Digitale Positionierung innerhalb der Plattform

Haben wir uns nun für die Plattform unserer Wahl entschieden, gilt es, sich einmal wenigstens zwei Stunden Zeit zu nehmen und das Profil wirklich professionell aufzusetzen. Selbst bei den profiliertesten Vorständen mit Doktortitel und langjähriger Executive-Erfahrung sieht man selten, dass diese aus den Profilen wirklich heraussticht. Investiert einmal, gegebenenfalls zusammen mit einem Mitarbeiter, die Zeit in ein solides Setup! Danach geht es vor allem darum, sich mit anderen Menschen auszutauschen, Mehrwerte zu bieten und sich zu vernetzen.

Die Ausweitung der Zielgruppe

Um eine relevante Verbreitung seiner Themen zu erhalten, braucht man zuerst eine genügend große Zielgruppe. Die liegt, egal bei welcher Plattform, in jedem Fall deutlich oberhalb von 500 Personen, idealerweise jenseits von 1000 Personen.
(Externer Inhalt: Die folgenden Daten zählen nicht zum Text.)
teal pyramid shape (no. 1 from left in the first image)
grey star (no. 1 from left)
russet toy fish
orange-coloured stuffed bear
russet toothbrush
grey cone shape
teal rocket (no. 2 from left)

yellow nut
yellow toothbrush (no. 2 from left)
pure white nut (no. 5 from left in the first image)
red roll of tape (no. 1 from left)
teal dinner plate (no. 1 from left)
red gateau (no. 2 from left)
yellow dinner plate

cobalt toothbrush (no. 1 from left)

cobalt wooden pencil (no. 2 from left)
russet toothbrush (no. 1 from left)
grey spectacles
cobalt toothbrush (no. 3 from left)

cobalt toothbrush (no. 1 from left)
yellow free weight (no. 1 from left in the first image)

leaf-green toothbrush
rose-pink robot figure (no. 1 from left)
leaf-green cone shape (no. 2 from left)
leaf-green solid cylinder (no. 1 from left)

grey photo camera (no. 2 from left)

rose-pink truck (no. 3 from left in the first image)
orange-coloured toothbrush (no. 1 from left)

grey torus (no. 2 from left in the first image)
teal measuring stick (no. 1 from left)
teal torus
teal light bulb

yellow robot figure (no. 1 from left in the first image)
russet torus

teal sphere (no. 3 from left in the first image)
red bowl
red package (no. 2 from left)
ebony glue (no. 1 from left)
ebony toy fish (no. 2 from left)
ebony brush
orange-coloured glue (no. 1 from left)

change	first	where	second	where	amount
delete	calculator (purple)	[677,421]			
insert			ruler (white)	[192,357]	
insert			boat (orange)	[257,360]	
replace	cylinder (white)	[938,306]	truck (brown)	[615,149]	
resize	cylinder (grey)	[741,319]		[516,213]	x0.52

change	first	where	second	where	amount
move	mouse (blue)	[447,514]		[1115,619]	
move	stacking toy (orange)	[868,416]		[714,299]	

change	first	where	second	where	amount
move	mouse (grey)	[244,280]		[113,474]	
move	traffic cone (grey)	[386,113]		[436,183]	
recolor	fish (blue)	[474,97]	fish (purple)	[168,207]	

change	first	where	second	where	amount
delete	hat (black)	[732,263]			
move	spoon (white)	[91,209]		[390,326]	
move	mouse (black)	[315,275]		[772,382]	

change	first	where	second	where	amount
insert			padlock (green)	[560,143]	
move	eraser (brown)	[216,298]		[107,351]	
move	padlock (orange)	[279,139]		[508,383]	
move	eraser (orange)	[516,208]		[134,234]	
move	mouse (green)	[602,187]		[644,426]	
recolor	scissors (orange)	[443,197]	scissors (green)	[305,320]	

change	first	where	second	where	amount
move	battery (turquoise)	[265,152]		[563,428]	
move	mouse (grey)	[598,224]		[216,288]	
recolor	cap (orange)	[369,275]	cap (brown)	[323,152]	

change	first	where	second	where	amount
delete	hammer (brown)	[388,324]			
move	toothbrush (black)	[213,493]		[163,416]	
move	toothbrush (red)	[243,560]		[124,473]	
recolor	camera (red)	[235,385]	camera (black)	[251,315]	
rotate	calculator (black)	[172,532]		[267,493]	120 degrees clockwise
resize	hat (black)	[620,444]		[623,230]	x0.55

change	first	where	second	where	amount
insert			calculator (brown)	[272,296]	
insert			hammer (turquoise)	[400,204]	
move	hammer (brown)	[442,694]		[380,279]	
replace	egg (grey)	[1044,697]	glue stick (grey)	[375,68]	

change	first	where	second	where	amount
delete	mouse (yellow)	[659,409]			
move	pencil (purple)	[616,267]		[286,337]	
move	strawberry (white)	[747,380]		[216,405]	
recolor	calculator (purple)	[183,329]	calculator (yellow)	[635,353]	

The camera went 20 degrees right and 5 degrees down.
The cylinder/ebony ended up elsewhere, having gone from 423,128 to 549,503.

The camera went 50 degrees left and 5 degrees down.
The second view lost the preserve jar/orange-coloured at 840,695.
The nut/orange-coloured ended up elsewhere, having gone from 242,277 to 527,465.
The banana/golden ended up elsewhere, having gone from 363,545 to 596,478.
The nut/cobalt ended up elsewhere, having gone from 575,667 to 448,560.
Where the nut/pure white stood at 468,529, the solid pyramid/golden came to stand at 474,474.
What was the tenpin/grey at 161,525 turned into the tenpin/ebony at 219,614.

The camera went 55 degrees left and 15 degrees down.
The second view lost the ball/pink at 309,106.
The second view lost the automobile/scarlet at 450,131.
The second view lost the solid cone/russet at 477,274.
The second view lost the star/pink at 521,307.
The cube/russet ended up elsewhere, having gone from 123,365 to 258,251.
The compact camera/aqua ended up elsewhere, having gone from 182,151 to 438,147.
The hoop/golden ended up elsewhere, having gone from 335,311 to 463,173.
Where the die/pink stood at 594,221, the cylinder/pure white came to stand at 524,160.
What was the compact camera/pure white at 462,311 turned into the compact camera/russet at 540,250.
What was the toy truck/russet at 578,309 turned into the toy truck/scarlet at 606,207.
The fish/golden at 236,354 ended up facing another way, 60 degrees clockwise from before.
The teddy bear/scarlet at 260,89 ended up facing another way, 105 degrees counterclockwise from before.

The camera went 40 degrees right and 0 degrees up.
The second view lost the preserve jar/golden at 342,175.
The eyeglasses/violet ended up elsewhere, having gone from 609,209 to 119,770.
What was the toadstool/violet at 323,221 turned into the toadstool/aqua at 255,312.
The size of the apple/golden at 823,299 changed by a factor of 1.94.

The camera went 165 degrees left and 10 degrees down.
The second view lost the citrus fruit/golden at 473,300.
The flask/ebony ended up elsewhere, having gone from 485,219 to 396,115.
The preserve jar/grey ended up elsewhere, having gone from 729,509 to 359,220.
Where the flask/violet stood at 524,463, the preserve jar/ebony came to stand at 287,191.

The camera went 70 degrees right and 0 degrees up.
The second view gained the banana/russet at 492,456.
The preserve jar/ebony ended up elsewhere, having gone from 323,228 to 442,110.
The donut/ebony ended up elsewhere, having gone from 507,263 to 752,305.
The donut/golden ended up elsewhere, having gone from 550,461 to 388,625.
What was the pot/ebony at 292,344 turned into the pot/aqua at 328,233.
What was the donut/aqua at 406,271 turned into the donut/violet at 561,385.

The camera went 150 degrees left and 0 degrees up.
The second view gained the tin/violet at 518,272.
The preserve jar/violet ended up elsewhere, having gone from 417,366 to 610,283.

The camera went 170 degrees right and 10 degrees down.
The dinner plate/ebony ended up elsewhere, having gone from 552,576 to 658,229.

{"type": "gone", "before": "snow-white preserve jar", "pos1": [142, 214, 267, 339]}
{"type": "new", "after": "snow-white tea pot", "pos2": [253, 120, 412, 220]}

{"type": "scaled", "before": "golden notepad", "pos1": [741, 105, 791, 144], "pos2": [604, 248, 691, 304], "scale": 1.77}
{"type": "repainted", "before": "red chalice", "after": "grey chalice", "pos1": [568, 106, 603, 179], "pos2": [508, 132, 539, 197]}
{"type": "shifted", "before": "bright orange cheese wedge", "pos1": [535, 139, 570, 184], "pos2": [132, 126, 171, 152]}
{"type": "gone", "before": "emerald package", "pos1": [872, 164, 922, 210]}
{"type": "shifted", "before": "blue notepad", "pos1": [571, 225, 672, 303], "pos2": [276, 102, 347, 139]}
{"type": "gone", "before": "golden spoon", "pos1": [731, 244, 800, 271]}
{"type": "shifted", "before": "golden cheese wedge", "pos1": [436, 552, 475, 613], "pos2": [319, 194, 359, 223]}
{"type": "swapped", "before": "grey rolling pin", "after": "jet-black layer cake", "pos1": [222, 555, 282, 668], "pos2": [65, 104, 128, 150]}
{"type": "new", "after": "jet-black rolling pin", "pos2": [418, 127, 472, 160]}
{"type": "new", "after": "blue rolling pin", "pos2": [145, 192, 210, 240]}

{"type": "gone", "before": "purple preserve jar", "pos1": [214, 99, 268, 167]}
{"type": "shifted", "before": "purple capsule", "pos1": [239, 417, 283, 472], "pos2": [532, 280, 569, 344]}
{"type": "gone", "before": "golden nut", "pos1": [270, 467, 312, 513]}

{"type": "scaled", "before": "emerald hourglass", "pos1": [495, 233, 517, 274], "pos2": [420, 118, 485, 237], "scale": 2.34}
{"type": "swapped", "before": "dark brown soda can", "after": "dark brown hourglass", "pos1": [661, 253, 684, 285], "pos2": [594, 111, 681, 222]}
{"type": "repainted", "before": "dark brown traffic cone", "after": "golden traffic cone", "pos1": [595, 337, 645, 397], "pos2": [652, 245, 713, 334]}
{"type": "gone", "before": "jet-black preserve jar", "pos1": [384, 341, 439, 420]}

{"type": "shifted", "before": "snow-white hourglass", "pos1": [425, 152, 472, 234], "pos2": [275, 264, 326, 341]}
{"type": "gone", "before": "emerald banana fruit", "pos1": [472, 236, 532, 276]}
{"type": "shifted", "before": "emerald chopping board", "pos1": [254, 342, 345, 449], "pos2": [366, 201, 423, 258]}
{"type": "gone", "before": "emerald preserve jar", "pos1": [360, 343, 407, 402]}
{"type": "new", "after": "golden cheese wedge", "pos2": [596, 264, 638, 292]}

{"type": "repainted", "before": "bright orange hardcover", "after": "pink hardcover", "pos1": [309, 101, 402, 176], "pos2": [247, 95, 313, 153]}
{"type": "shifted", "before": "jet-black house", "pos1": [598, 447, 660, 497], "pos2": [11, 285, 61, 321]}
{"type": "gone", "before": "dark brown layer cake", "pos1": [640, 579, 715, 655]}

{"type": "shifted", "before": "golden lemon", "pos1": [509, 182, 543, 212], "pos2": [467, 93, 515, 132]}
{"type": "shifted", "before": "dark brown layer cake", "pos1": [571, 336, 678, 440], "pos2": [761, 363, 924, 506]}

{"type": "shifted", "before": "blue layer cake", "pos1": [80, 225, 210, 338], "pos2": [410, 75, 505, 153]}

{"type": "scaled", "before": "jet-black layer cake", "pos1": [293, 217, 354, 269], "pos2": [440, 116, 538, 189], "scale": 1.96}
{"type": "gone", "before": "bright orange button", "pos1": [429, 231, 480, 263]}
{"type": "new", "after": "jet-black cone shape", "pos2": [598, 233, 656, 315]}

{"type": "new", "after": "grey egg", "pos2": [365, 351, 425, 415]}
Das heißt nicht, dass wir uns mit jedem Hinz und Kunz verbinden, es bedeutet jedoch, auch hier einmal zu investieren und einen netten Zweizeiler zu formulieren, mit dem man Bekannten und potentiell interessanten Kontakten eine Vernetzungsanfrage senden kann. Dies kann man gegebenenfalls auch an Mitarbeiter delegieren.

Das Spielen von Themen

Wichtig: Niemand interessiert sich langfristig für Personen, die immer nur von sich selbst sprechen! Das Geheimnis ist, Mehrwerte zu bieten. Es ist natürlich einfach, bloß die Themen nach draußen zu pusten, die sowieso von der Pressestelle zur Verfügung gestellt werden. Doch damit wird man nicht als Experte wahrgenommen, sondern lediglich als Verbreiter der Unternehmensthemen. Der echte Experte zeigt digital etwas davon, was er oder sie selbst kann, getan hat, plant und in Bewegung setzt. Zeigt euch als Macher, als Entscheider, als Veränderer! Mit ein wenig Demut gespickt, aber schon deutlich genug, dass man es wahrnimmt. Es lohnt sich.

Zum Abschluss einige Beispiele von Vorständen und Führungskräften der Assekuranz, die bereits solide positioniert sind in den Social Business Networks und an denen sich eine Orientierung lohnt:

  • Thomas Bischof, Württembergische Versicherung (LinkedIn)
  • Martin Gräfer, die Bayerische (LinkedIn)
  • Thorsten Leue, Talanx (LinkedIn)
  • Christopher Lohmann, Gothaer Allgemeine (LinkedIn)
  • Julia Merkel, R+V Versicherungen (LinkedIn)
  • Christian D. F. Pape, AXA (LinkedIn)
  • Harald Rosenberger, NÜRNBERGER Versicherung (LinkedIn)
  • Stephan Schinnenburg, DFV (LinkedIn)
  • Hermann Schrögenauer, LV1871 (LinkedIn)
  • Monika Schulze, Zurich Deutschland (LinkedIn)

Abschließender Hinweis: Natürlich erhebt diese Auflistung keinen Anspruch auf Vollständigkeit. Außerdem sind die Profile nur für LinkedIn-Mitglieder sichtbar.